Stored records:
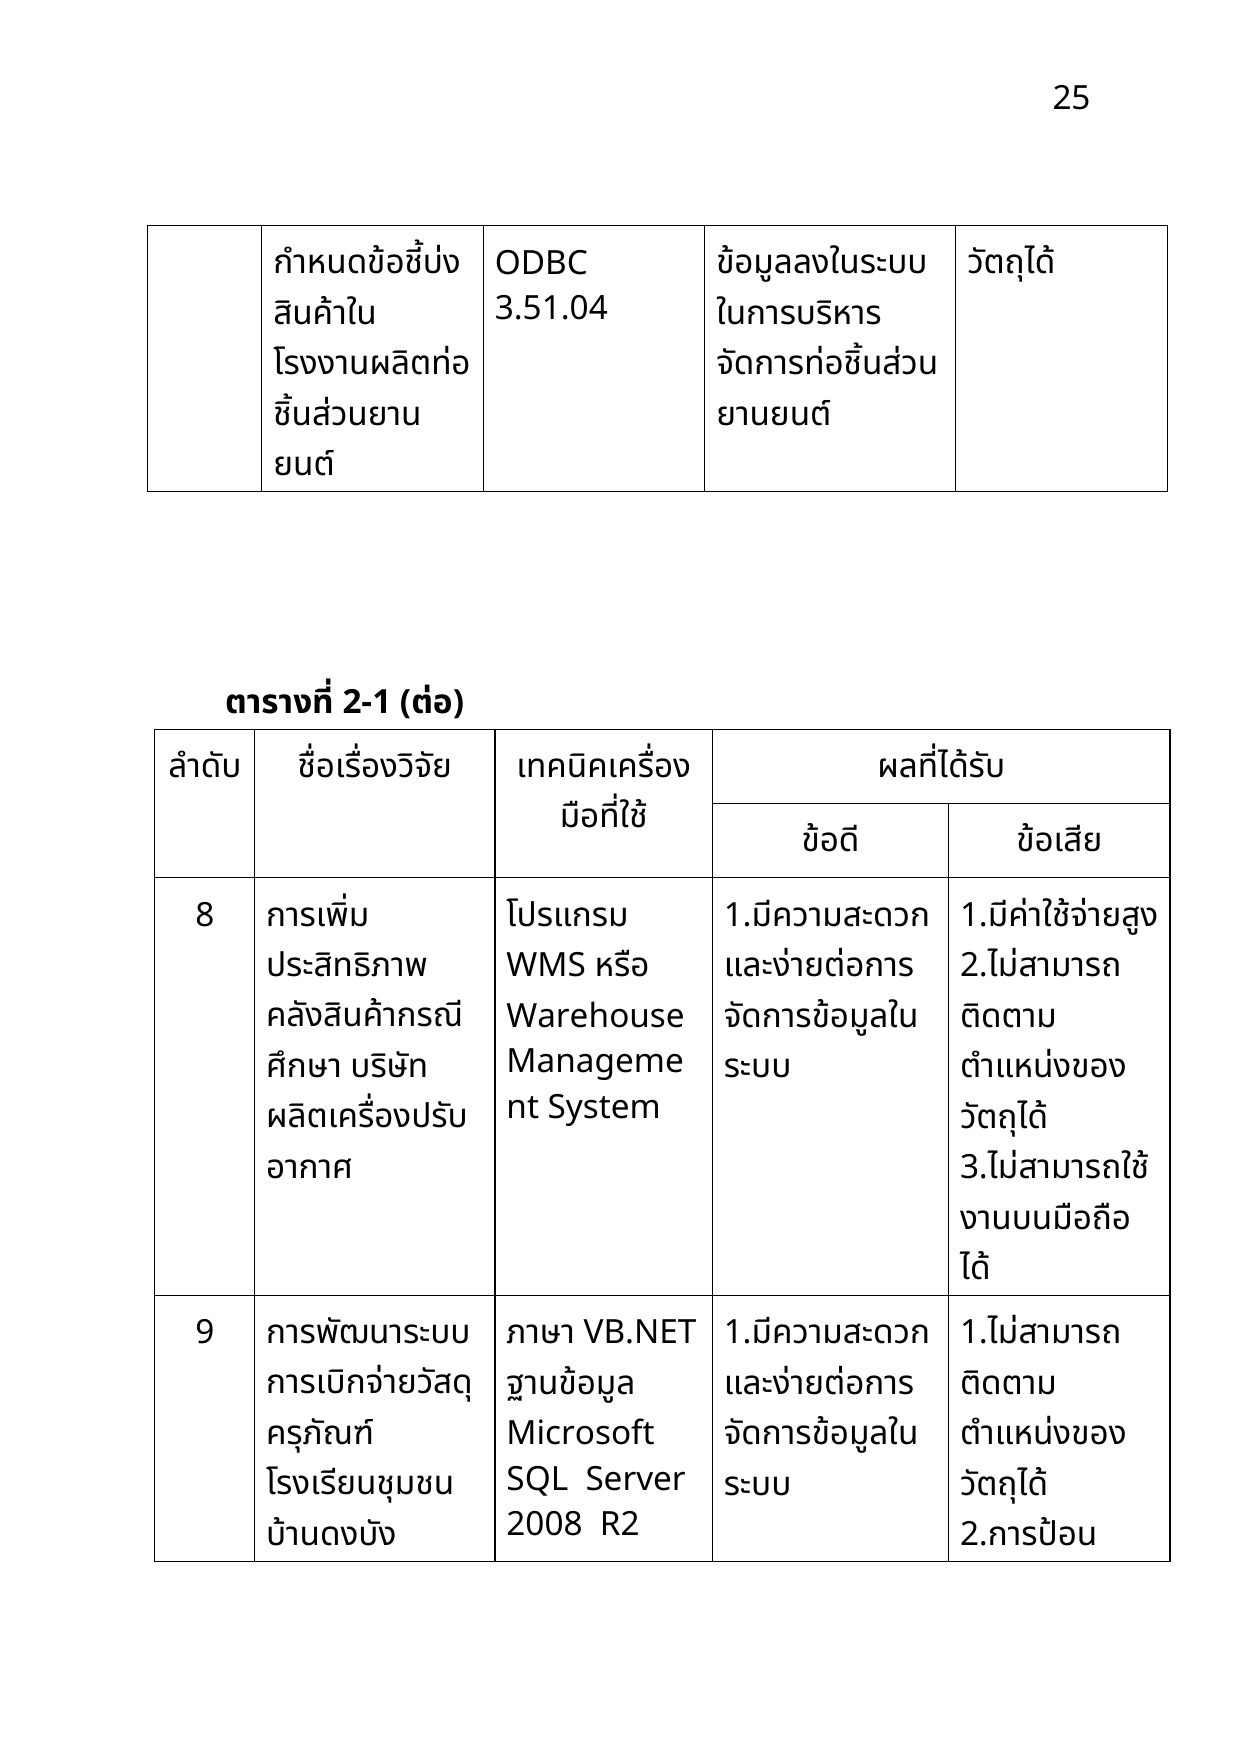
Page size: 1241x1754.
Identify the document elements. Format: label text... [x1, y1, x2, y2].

table_cell ข้อดี [713, 804, 948, 877]
table_cell 7 [148, 226, 261, 491]
table_cell โปรแกรม WMS หรือ Warehouse Management System [496, 878, 712, 1294]
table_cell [255, 1296, 494, 1561]
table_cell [262, 226, 483, 491]
table_cell 1.มีความสะดวกและง่ายต่อการจัดการข้อมูลในระบบ [713, 878, 948, 1294]
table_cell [705, 226, 955, 491]
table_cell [496, 1296, 712, 1561]
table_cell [484, 226, 704, 491]
table_header เทคนิคเครื่องมือที่ใช้ [496, 730, 712, 877]
table_header ลำดับ [155, 730, 254, 877]
table_header ชื่อเรื่องวิจัย [255, 730, 494, 877]
table_cell 1.มีค่าใช้จ่ายสูง 2.ไม่สามารถติดตามตำแหน่งของวัตถุได้ 3.ไม่สามารถใช้งานบนมือถือได้ [949, 878, 1169, 1294]
table_cell การเพิ่มประสิทธิภาพคลังสินค้ากรณีศึกษา บริษัทผลิตเครื่องปรับอากาศ [255, 878, 494, 1294]
table_cell 8 [155, 878, 254, 1294]
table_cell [713, 1296, 948, 1561]
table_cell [949, 1296, 1169, 1561]
table_header ผลที่ได้รับ [713, 730, 1169, 803]
text ตารางที่ 2-1 (ต่อ) [225, 678, 1090, 728]
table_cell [956, 226, 1167, 491]
table_cell ข้อเสีย [949, 804, 1169, 877]
table_cell 9 [155, 1296, 254, 1561]
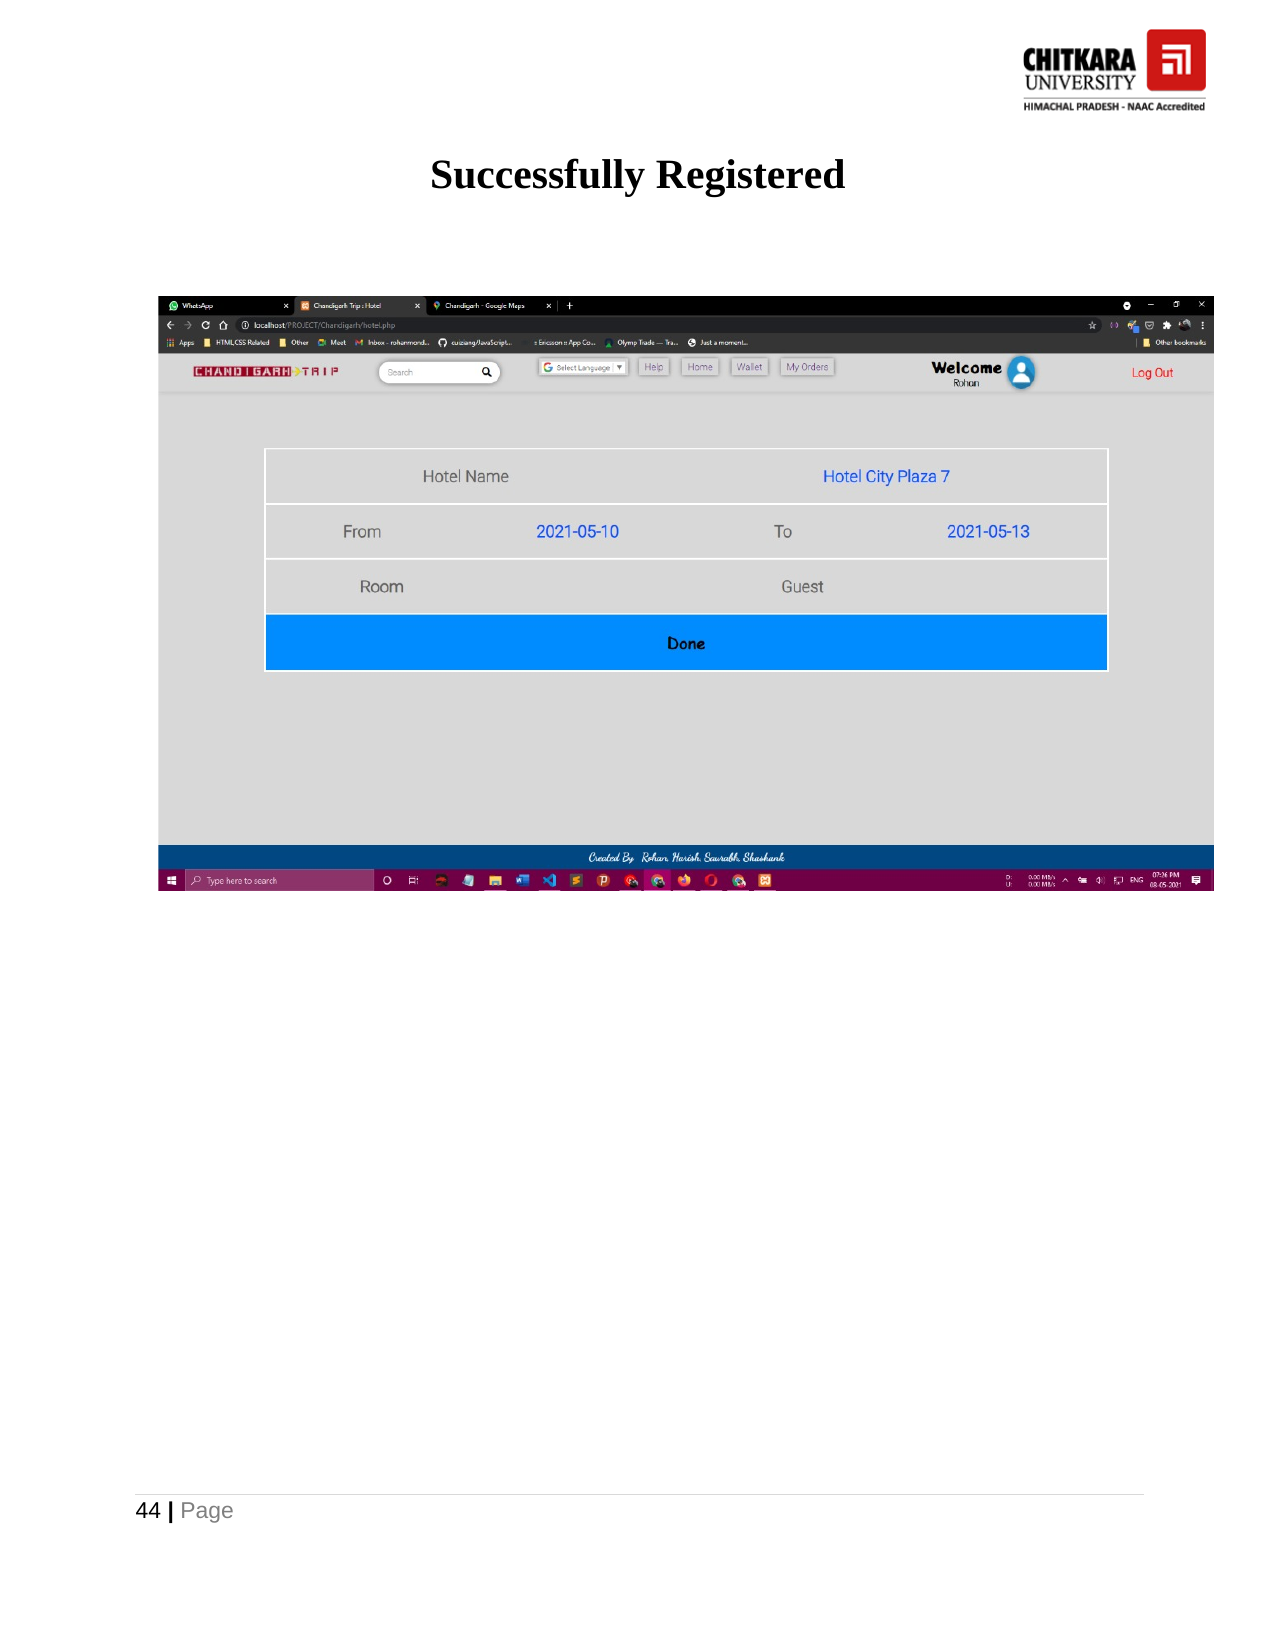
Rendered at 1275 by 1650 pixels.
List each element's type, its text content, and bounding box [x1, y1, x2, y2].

picture [158, 296, 1214, 891]
picture [1023, 29, 1206, 113]
text Successfully Registered [158, 149, 1117, 197]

> **EXERCISE DESCRIPTION**
Without the pictures, give every line of the data again, exactly as written.

> **ANSWER TO THE PROBLEM**
Page size: 1241x1754.
Identify the document elements. Format: label text... [x1, y1, x2, y2].

table_cell ข้อดี [713, 804, 948, 877]
table_cell 7 [148, 226, 261, 491]
table_cell โปรแกรม WMS หรือ Warehouse Management System [496, 878, 712, 1294]
table_cell [255, 1296, 494, 1561]
table_cell [262, 226, 483, 491]
table_cell 1.มีความสะดวกและง่ายต่อการจัดการข้อมูลในระบบ [713, 878, 948, 1294]
table_cell [705, 226, 955, 491]
table_cell [496, 1296, 712, 1561]
table_cell [484, 226, 704, 491]
table_header เทคนิคเครื่องมือที่ใช้ [496, 730, 712, 877]
table_header ลำดับ [155, 730, 254, 877]
table_header ชื่อเรื่องวิจัย [255, 730, 494, 877]
table_cell 1.มีค่าใช้จ่ายสูง 2.ไม่สามารถติดตามตำแหน่งของวัตถุได้ 3.ไม่สามารถใช้งานบนมือถือได้ [949, 878, 1169, 1294]
table_cell การเพิ่มประสิทธิภาพคลังสินค้ากรณีศึกษา บริษัทผลิตเครื่องปรับอากาศ [255, 878, 494, 1294]
table_cell 8 [155, 878, 254, 1294]
table_cell [713, 1296, 948, 1561]
table_cell [949, 1296, 1169, 1561]
table_header ผลที่ได้รับ [713, 730, 1169, 803]
text ตารางที่ 2-1 (ต่อ) [225, 678, 1090, 728]
table_cell [956, 226, 1167, 491]
table_cell ข้อเสีย [949, 804, 1169, 877]
table_cell 9 [155, 1296, 254, 1561]
Rendered at 1275 by 1650 pixels.
List each element's type, its text content, and bounding box [x1, y1, x2, y2].

picture [158, 296, 1214, 891]
picture [1023, 29, 1206, 113]
text Successfully Registered [158, 149, 1117, 197]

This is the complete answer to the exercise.